**Passage shown:**
II. FACTUAL BACKGROUND
RMG alleges that it entered into a Master Services Agreement (“MSA”) with Defendant
iBoats on or about April 16, 2018, in which iBoats hired RMG to “perform certain services in
connection with [iBoats’] Website.” (D.I. 24 at ¶ 19). RMG and iBoats subsequently entered into
additional project assignment agreements under the MSA “for certain software development
services, DevOps services, and UI/UX services,” on or about June 1, 2018. (Id. at ¶ 20). As part
of these project assignments, RMG alleges it “wrote several new computer program modules and
modified several pre-existing program modules” that were later incorporated into iBoats’
Website. (Id. at ¶¶ 20–23). RMG registered six copyrights on the source code it wrote for
modules developed as project assignments. (Id. at ¶ 24).

**What you are asked to do:**
Please list each kind of service that the factual background above names for the project assignment agreements under the MSA.

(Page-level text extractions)
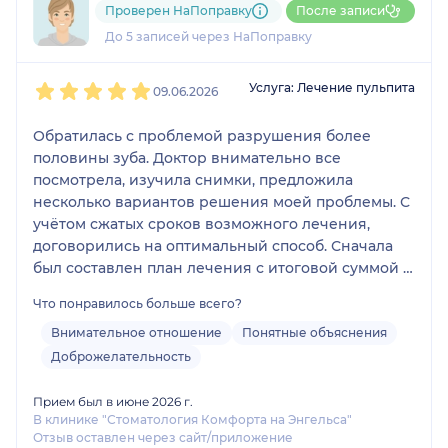
Проверен НаПоправку
После записи
1 отзыв
До 5 записей через НаПоправку
1
2
3
4
5
Услуга: Лечение пульпита
09.06.2026
Обратилась с проблемой разрушения более
половины зуба. Доктор внимательно все
посмотрела, изучила снимки, предложила
несколько вариантов решения моей проблемы. С
учётом сжатых сроков возможного лечения,
договорились на оптимальный способ. Сначала
был составлен план лечения с итоговой суммой и
только потом началось лечение. Прием прошел
Что понравилось больше всего?
максимально спокойно и комфортно. Я полностью
довольна результатом, рекомендую доктора
Внимательное отношение
Понятные объяснения
Доброжелательность
Прием был в июне 2026 г.
В клинике "Стоматология Комфорта на Энгельса"
Отзыв оставлен через сайт/приложение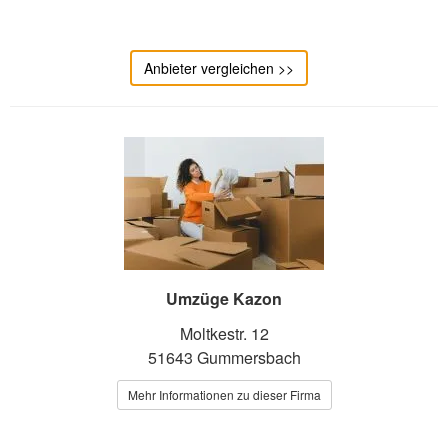
Anbieter vergleichen >>
Umzüge Kazon
Moltkestr. 12
51643 Gummersbach
Mehr Informationen zu dieser Firma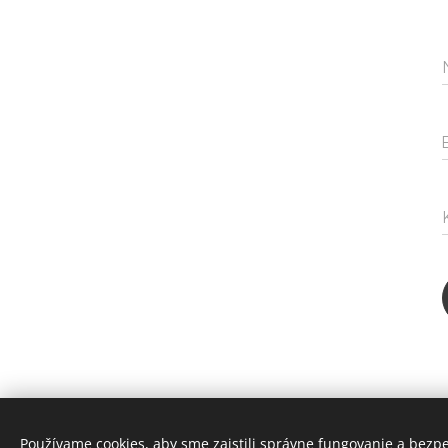
Používame cookies, aby sme zaistili správne fungovanie a bezp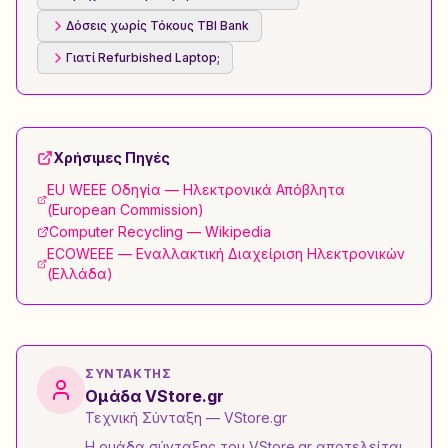
Δόσεις χωρίς Τόκους TBI Bank
Γιατί Refurbished Laptop;
Χρήσιμες Πηγές
EU WEEE Οδηγία — Ηλεκτρονικά Απόβλητα
(European Commission)
Computer Recycling — Wikipedia
ECOWEEE — Εναλλακτική Διαχείριση Ηλεκτρονικών
(Ελλάδα)
ΣΥΝΤΆΚΤΗΣ
Ομάδα VStore.gr
Τεχνική Σύνταξη
— VStore.gr
Η ομάδα σύνταξης του VStore.gr αποτελείται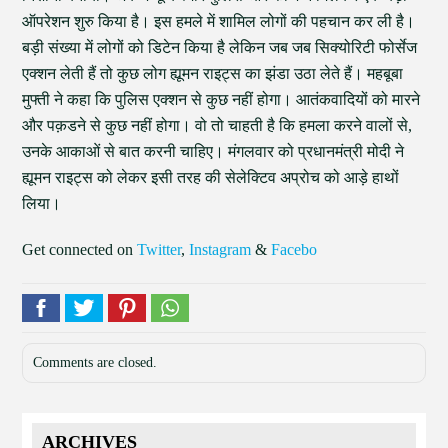
ऑपरेशन शुरु किया है। इस हमले में शामिल लोगों की पहचान कर ली है।
बड़ी संख्या में लोगों को डिटेन किया है लेकिन जब जब सिक्योरिटी फोर्सेज
एक्शन लेती हैं तो कुछ लोग ह्यूमन राइट्स का झंडा उठा लेते हैं। महबूबा
मुफ्ती ने कहा कि पुलिस एक्शन से कुछ नहीं होगा। आतंकवादियों को मारने
और पक़डने से कुछ नहीं होगा। वो तो चाहती है कि हमला करने वालों से,
उनके आकाओं से बात करनी चाहिए। मंगलवार को प्रधानमंत्री मोदी ने
ह्यूमन राइट्स को लेकर इसी तरह की सेलेक्टिव अप्रोच को आड़े हाथों
लिया।
Get connected on
Twitter
,
Instagram
&
Facebo
Comments are closed.
ARCHIVES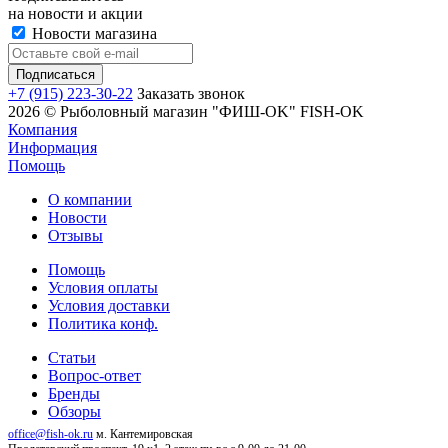
на новости и акции
Новости магазина
+7 (915) 223-30-22
Заказать звонок
2026 © Рыболовный магазин "ФИШ-OK" FISH-OK
Компания
Информация
Помощь
О компании
Новости
Отзывы
Помощь
Условия оплаты
Условия доставки
Политика конф.
Статьи
Вопрос-ответ
Бренды
Обзоры
office@fish-ok.ru
м. Кантемировская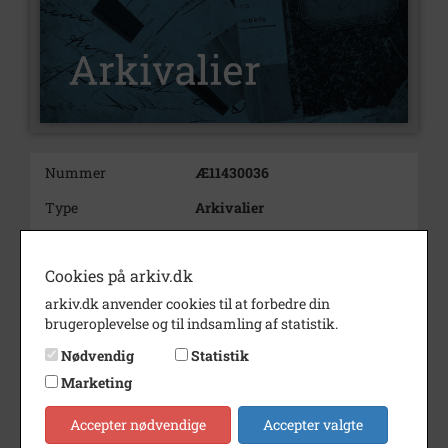
Nummer
Æ11430036
Type
Arkivalier
Arkivskaber
Gram
Cookies på arkiv.dk
Beskrivelse
Gram
Vojens
arkiv.dk anvender cookies til at forbedre din
brugeroplevelse og til indsamling af statistik.
Nødvendig
Statistik
Registreringssystem for
Kongeaa
Marketing
Gram A/S
Accepter nødvendige
Accepter valgte
før: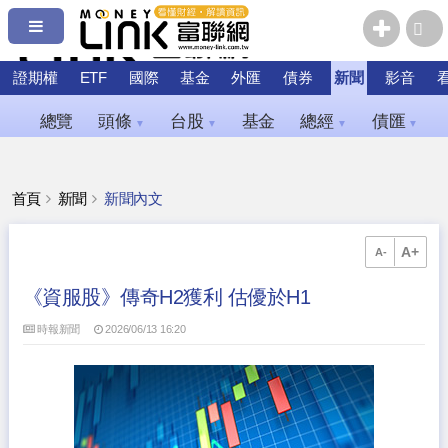
證期權
ETF
國際
基金
外匯
債券
新聞
影音
總覽
頭條
台股
基金
總經
債匯
▼
▼
▼
▼
首頁
新聞
新聞內文
A+
A-
《資服股》傳奇H2獲利 估優於H1
時報新聞
2026/06/13 16:20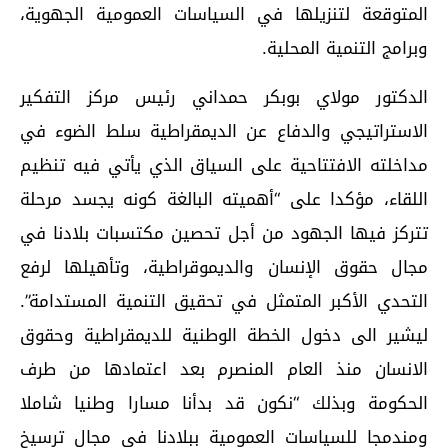
المتوقعة لتنزيلها في السياسات العمومية الجهوية،
وبرامج التنمية المحلية.
الدكتور مولاي بوبكر حمداني رئيس مركز التفكير
الاستراتيجي والدفاع عن الديمقراطية سلط الضوء في
مداخلته الافتتاحية على السياق الذي يأتي فيه تنظيم
اللقاء، مؤكدا على “أهميته البالغة كونه يجسد مرحلة
تتركز فيها الجهود من أجل تحصين مكتسبات بلادنا في
مجال حقوق الإنسان والديموقراطية، وتأهيلها لرفع
التحدي الأكبر المتمثل في تحقيق التنمية المستدامة”.
ليشير الى دخول الخطة الوطنية للديمقراطية وحقوق
الانسان منذ العام المنصرم بعد اعتمادها من طرف
الحكومة وبذلك “نكون قد بدأنا مسارا وطنيا شاملا
ومندمجا للسياسات العمومية ببلادنا في مجال ترسيخ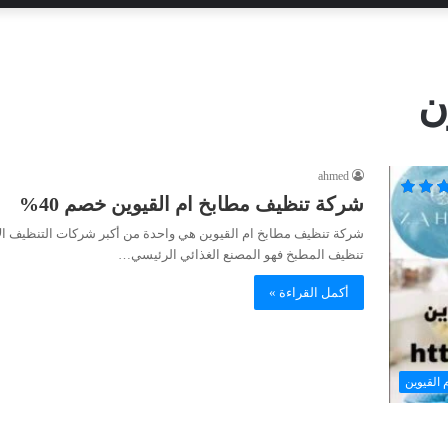
ن
ahmed
شركة تنظيف مطابخ ام القيوين خصم 40%
شركة تنظيف مطابخ ام القيوين هي واحدة من أكبر شركات التنظيف الاحتر
تنظيف المطبخ فهو المصنع الغذائي الرئيسي…
أكمل القراءة »
 القيوين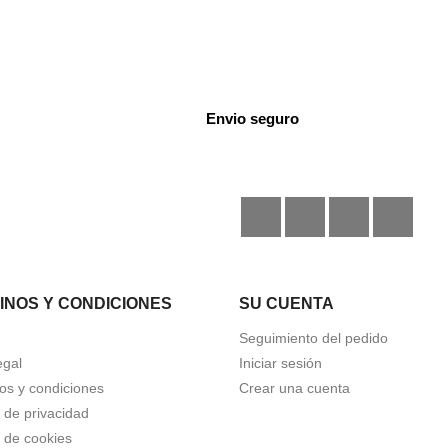
Envio seguro
Facebook
Instagram
TikTok
Disc
INOS Y CONDICIONES
SU CUENTA
Seguimiento del pedido
egal
Iniciar sesión
os y condiciones
Crear una cuenta
a de privacidad
a de cookies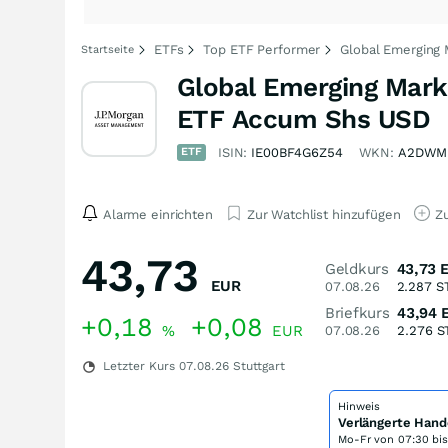
ETFs
Top ETF Performer
Global Emerging 
Startseite
Global Emerging Mark
ETF Accum Shs USD
ETF
ISIN:
IE00BF4G6Z54
WKN:
A2DWM
Alarme einrichten
Zur Watchlist hinzufügen
Zu
43,73
Geldkurs
43,73
EUR
07.08.26
2.287
S
Briefkurs
43,94
+0,18
+0,08
%
EUR
07.08.26
2.276
S
Letzter Kurs
07.08.26
Stuttgart
Hinweis
Verlängerte Hand
Mo-Fr von
07:30 bi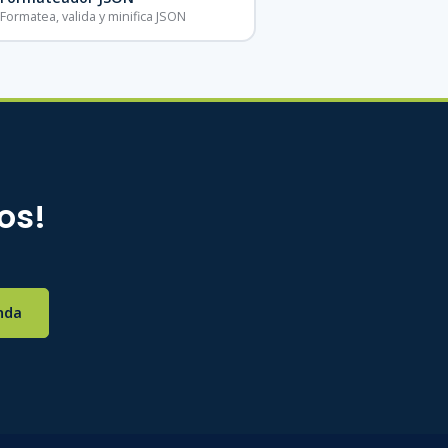
Formatea, valida y minifica JSON
os!
nda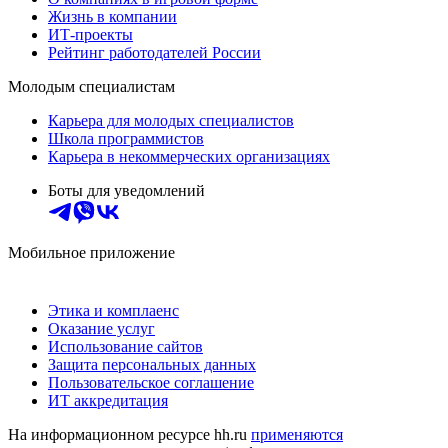
Жизнь в компании
ИТ-проекты
Рейтинг работодателей России
Молодым специалистам
Карьера для молодых специалистов
Школа программистов
Карьера в некоммерческих организациях
Боты для уведомлений
Мобильное приложение
Этика и комплаенс
Оказание услуг
Использование сайтов
Защита персональных данных
Пользовательское соглашение
ИТ аккредитация
На информационном ресурсе hh.ru
применяются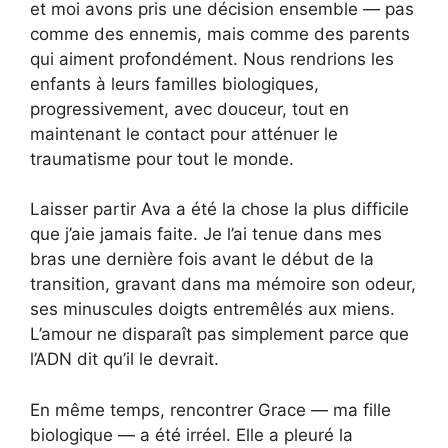
et moi avons pris une décision ensemble — pas
comme des ennemis, mais comme des parents
qui aiment profondément. Nous rendrions les
enfants à leurs familles biologiques,
progressivement, avec douceur, tout en
maintenant le contact pour atténuer le
traumatisme pour tout le monde.
Laisser partir Ava a été la chose la plus difficile
que j’aie jamais faite. Je l’ai tenue dans mes
bras une dernière fois avant le début de la
transition, gravant dans ma mémoire son odeur,
ses minuscules doigts entremêlés aux miens.
L’amour ne disparaît pas simplement parce que
l’ADN dit qu’il le devrait.
En même temps, rencontrer Grace — ma fille
biologique — a été irréel. Elle a pleuré la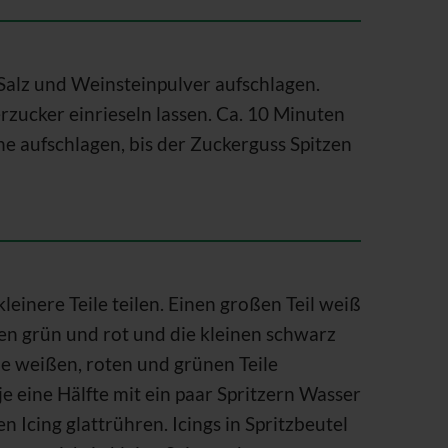
 Salz und Weinsteinpulver aufschlagen.
zucker einrieseln lassen. Ca. 10 Minuten
e aufschlagen, bis der Zuckerguss Spitzen
kleinere Teile teilen. Einen großen Teil weiß
en grün und rot und die kleinen schwarz
e weißen, roten und grünen Teile
e eine Hälfte mit ein paar Spritzern Wasser
n Icing glattrühren. Icings in Spritzbeutel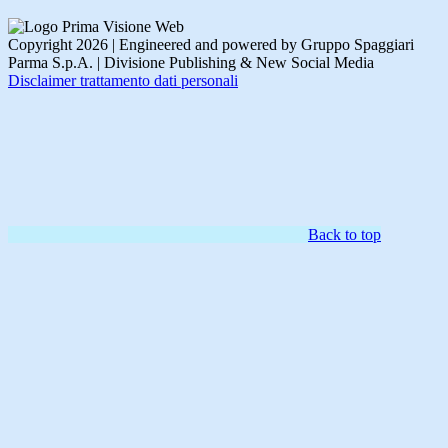
Copyright 2026 | Engineered and powered by Gruppo Spaggiari
Parma S.p.A. | Divisione Publishing & New Social Media
Disclaimer trattamento dati personali
Back to top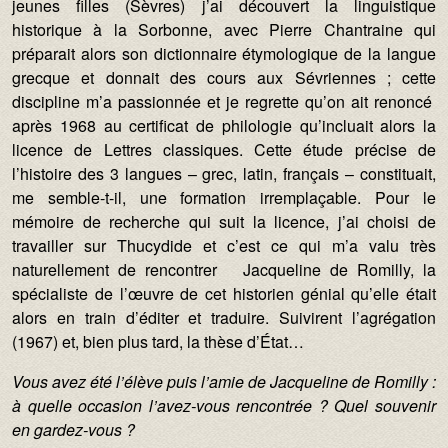
jeunes filles (Sèvres) j’ai découvert la linguistique
historique à la Sorbonne, avec Pierre Chantraine qui
préparait alors son dictionnaire étymologique de la langue
grecque et donnait des cours aux Sévriennes ; cette
discipline m’a passionnée et je regrette qu’on ait renoncé
après 1968 au certificat de philologie qu’incluait alors la
licence de Lettres classiques. Cette étude précise de
l’histoire des 3 langues – grec, latin, français – constituait,
me semble-t-il, une formation irremplaçable. Pour le
mémoire de recherche qui suit la licence, j’ai choisi de
travailler sur Thucydide et c’est ce qui m’a valu très
naturellement de rencontrer Jacqueline de Romilly, la
spécialiste de l’œuvre de cet historien génial qu’elle était
alors en train d’éditer et traduire. Suivirent l’agrégation
(1967) et, bien plus tard, la thèse d’État…
Vous avez été l’élève puis l’amie de Jacqueline de Romilly :
à quelle occasion l’avez-vous rencontrée ? Quel souvenir
en gardez-vous ?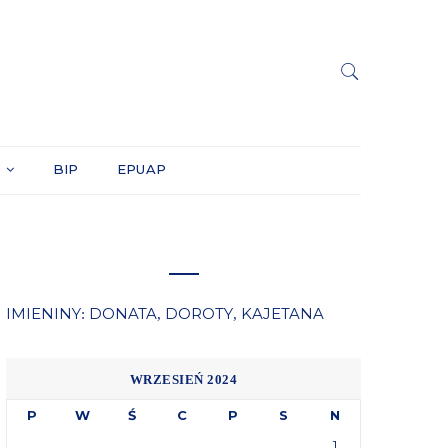
Y
BIP
EPUAP
IMIENINY
DONATA
DOROTY
KAJETANA
:
,
,
WRZESIEŃ 2024
P
W
Ś
C
P
S
N
1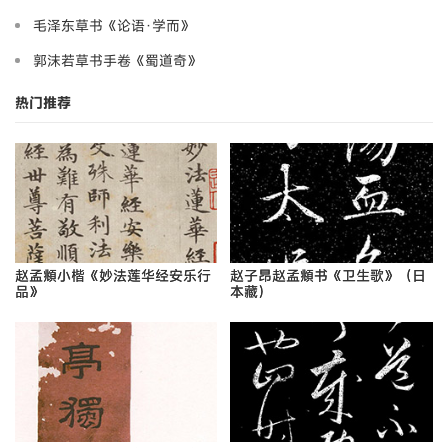
毛泽东草书《论语·学而》
郭沫若草书手卷《蜀道奇》
热门推荐
赵孟頫小楷《妙法莲华经安乐行
赵子昂赵孟頫书《卫生歌》（日
品》
本藏）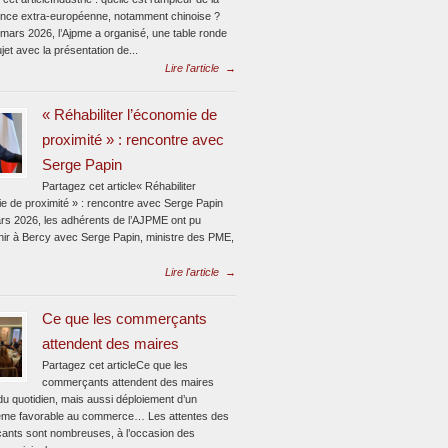
nce extra-européenne, notamment chinoise ?
 mars 2026, l’Ajpme a organisé, une table ronde
jet avec la présentation de...
Lire l'article
→
« Réhabiliter l’économie de
proximité » : rencontre avec
Serge Papin
Partagez cet article« Réhabiliter
ie de proximité » : rencontre avec Serge Papin
rs 2026, les adhérents de l’AJPME ont pu
enir à Bercy avec Serge Papin, ministre des PME,
Lire l'article
→
Ce que les commerçants
attendent des maires
Partagez cet articleCe que les
commerçants attendent des maires
du quotidien, mais aussi déploiement d’un
me favorable au commerce… Les attentes des
nts sont nombreuses, à l’occasion des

**Response to the task:**
- Software development services
- DevOps services
- UI/UX services